Bing and Google: Search Short Cuts

February 3, 2011

Take a deep breath. Exhale slowly. Wizards of search, journalists, and corporate types discover that major Web search vendors “copy” results. The story broke in a popular blog by a search engine optimization ”expert”. The former journalist’s story was “picked up”—a nice way to say “inspired”—the Wall Street Journal. Is this type of emulation taking place? You bet. Search vendors do everything possible to make sure that certain queries return comparable, if not identical results.
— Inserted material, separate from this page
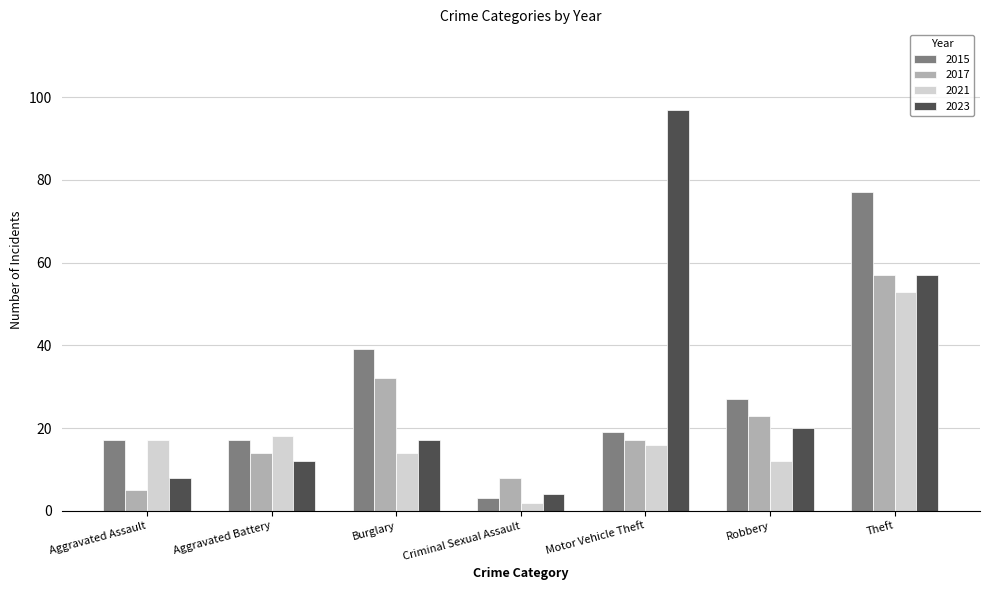

Does the chart contain stacked bars?

No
The reason is that advertisers want to know an ad will appear in a similar, if not identical, context. How many ways are there to pull off this trick? Many. Tuning is one. Copying in a manner similar to a metasearch? Hit boosting is a third. If still online, check out the WSJ’s revelation. If the link is bad, snag a hard copy of Mr. Murdoch’s emulation of the New York Times and check out the story. Yikes, another similarity? Nah, coincidence.

We  find three points about this “new” discovery interesting.

First, it took a long time for the Google to realize that its increasingly frustrating results lists were appearing on Bing. Oh, the opposite has surfaced in our own queries.

Second, Google and Bing are not concerned about returning result sets that focus on the user. Both outfits have other concerns, not the least of which is doing a killer demo of ad insertion, showing off the “user experience”, and making clear to anyone who compares result lists over time, many vendors in a one-two race will become more alike with each passing month. Anyone remember ABI/INFORM and Management Contents? How about Ovid medical information and Thomson’s medical information.

Third, as casual searchers get a clue, then the issue of similarity becomes easier to notice.

Our question: What’s taken the really smart guys to figure out a basic fact of online competition? That tells me that the so called “real” experts are still running queries with training wheels. Honk.